Hire a Development Agency
Browse builders with Development Agency expertise, then narrow by build type, approach, and team structure.
A development agency is a full-service team that handles the end-to-end build of your MVP — from architecture and design through to deployment and handoff. Unlike hiring individual freelancers or assembling a piecemeal team, you're buying a coordinated unit that's shipped products before.
This matters for MVPs because speed and coherence are everything. A good agency already has internal workflows for making fast decisions about tech stack, scope, and priorities. They've seen dozens of early-stage products, so they know where founders over-invest and where they under-invest.
We're tracking 33 agencies with development as a core competency. The range is wide — from two-person studios to 50+ person shops — so the real work is finding the right fit for your stage, budget, and technical complexity.
33 agencies with Development Agency expertise
How to evaluate a development agency for your MVP build
The first thing to look at is their portfolio of early-stage work specifically. An agency that builds enterprise software all day will approach your MVP with the wrong instincts — over-engineering, long timelines, heavy process. You want a team that's comfortable shipping something imperfect in 6-10 weeks and knows how to make smart trade-offs about what to build now versus later.
Ask them directly: "What would you cut from this scope?" A good agency will push back on your feature list and tell you what doesn't matter for launch. A bad one will quote everything you ask for and pad the timeline. Also ask about ownership — who writes the code, and will you get clean handoff documentation when the build is done? Some agencies use junior developers or offshore subcontractors without being upfront about it.
Pay attention to how they handle the discovery phase. Agencies that jump straight to a quote without understanding your users, your market, or your constraints are going to build the wrong thing efficiently. A short paid discovery sprint (1-2 weeks) is usually worth it and signals that the agency takes scoping seriously.
Finally, consider the trade-off between cost and dependency. Agencies are faster than hiring in-house but more expensive per month — and you'll eventually need to bring development internal.

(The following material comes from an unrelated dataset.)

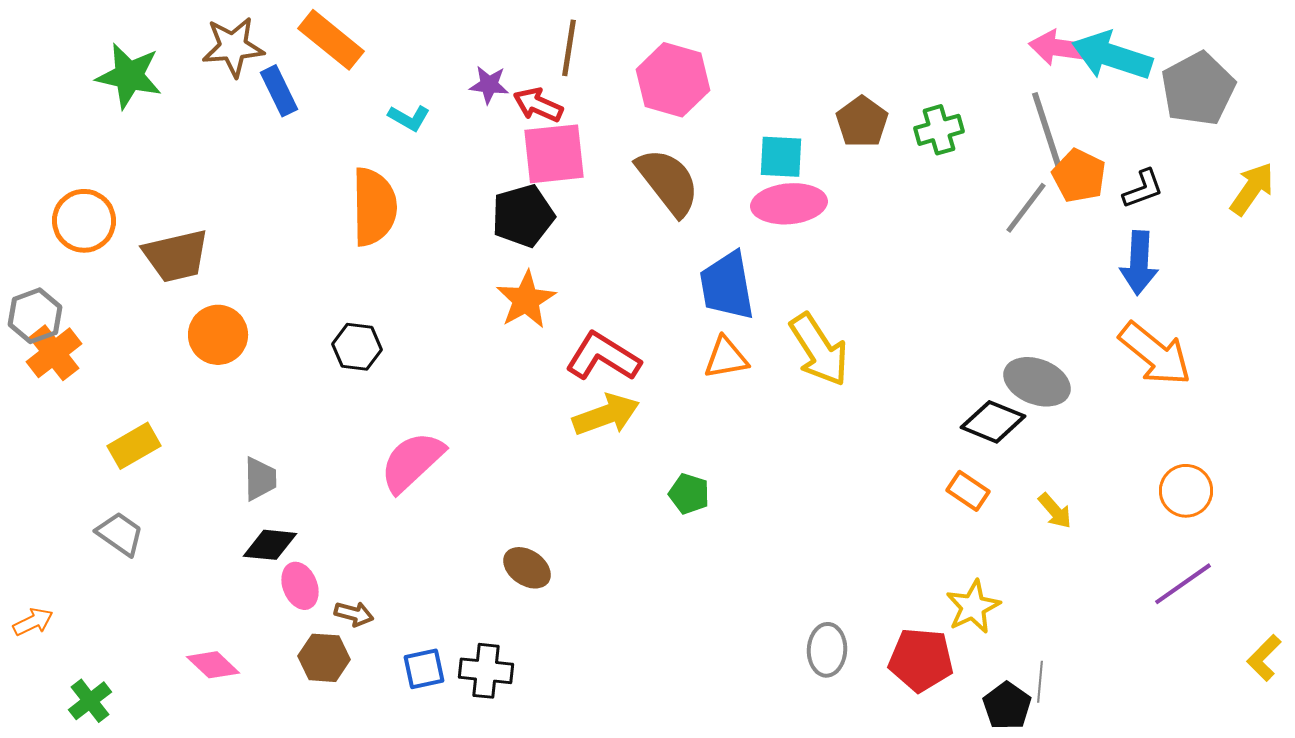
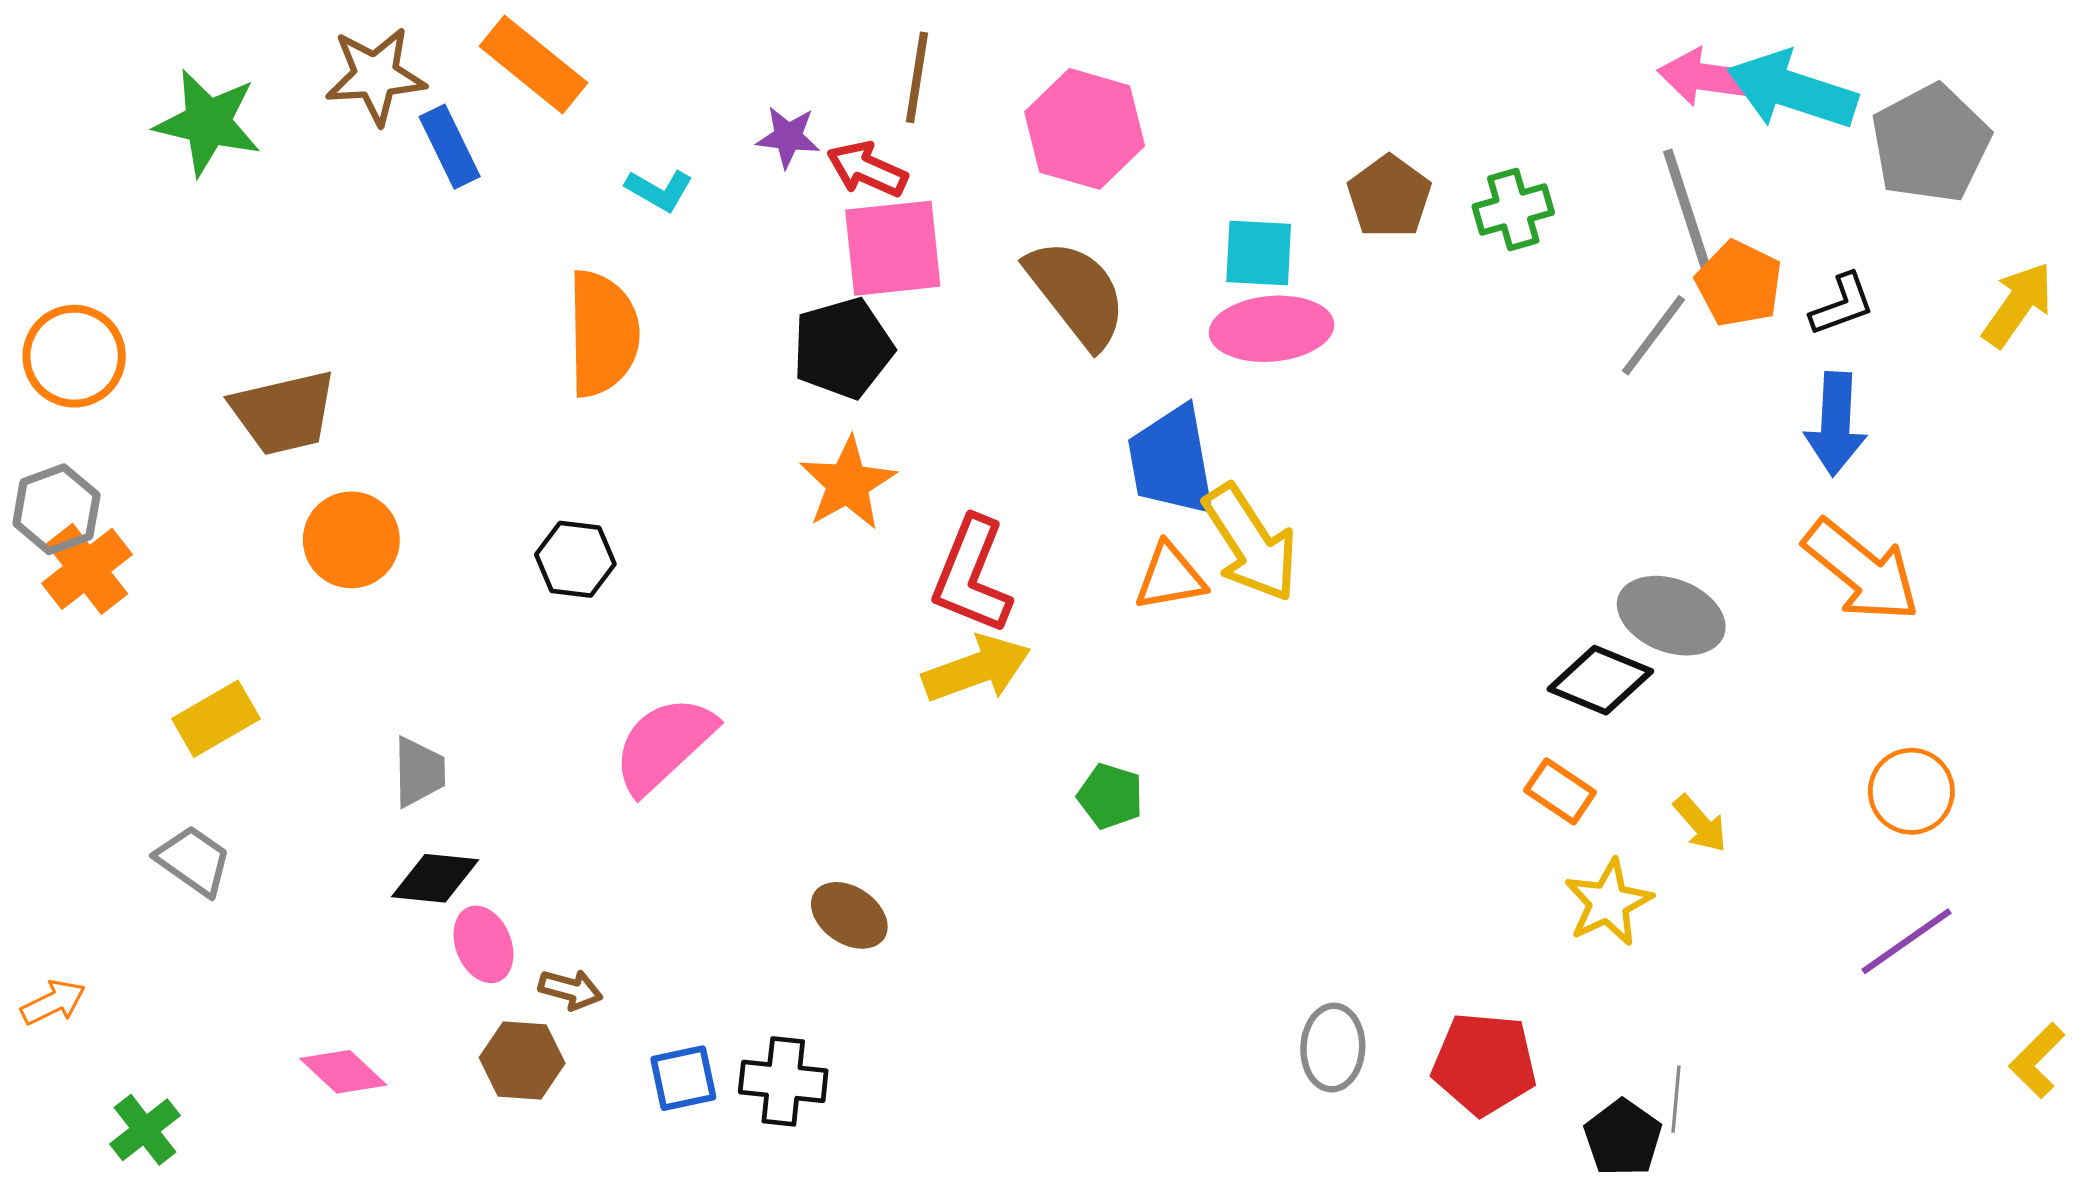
orange circle: (84, 221) -> (74, 356), moved
yellow arrow: (819, 350) -> (1251, 543), moved
red L-shape: (603, 357) -> (972, 575), turned -100
yellow star: (973, 607) -> (1608, 902), moved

Make sure the codebase they deliver is something your future team can actually maintain. Ask to see a repo from a past project (with permission) to gauge code quality.
Frequently asked questions
How much should I expect to pay a development agency for an MVP?
Most agencies quote MVPs between $25,000 and $150,000 depending on complexity, location, and team size. For a typical web or mobile MVP with 4-8 core features, expect $40,000-$80,000 and a timeline of 8-12 weeks. Be skeptical of quotes under $15,000 — that usually means offshore subcontracting or a very thin build.
Should I hire a development agency or build an in-house team for my MVP?
If you need to ship in under 3 months and don't have a technical co-founder, an agency is almost always faster. Hiring even one senior developer takes 4-8 weeks, and you still need to manage them. Use an agency to validate the product, then hire in-house once you have traction and know what you're actually building long-term.
How do I make sure I own the code after the agency engagement ends?
Get IP assignment in writing before any work starts — this is non-negotiable. The contract should explicitly state that all code, designs, and assets are owned by you upon payment. Also insist on access to the live repository throughout the build, not just a zip file at the end.
What's the biggest risk of using a development agency for an MVP?
The biggest risk is building something your future team can't maintain. If the agency uses a niche framework, skips documentation, or writes spaghetti code to hit a deadline, you'll pay for it later in rewrite costs. Agree on tech stack choices early and have an independent developer review the code at least once mid-project.
How involved do I need to be during the agency build process?
Very involved. Plan on 5-10 hours per week for feedback, prioritization calls, and testing. Agencies that say "just tell us what you want and we'll deliver it" are waving a red flag. The best outcomes happen when founders are in weekly (or twice-weekly) syncs, reviewing working software — not slide decks — and making fast decisions on scope trade-offs.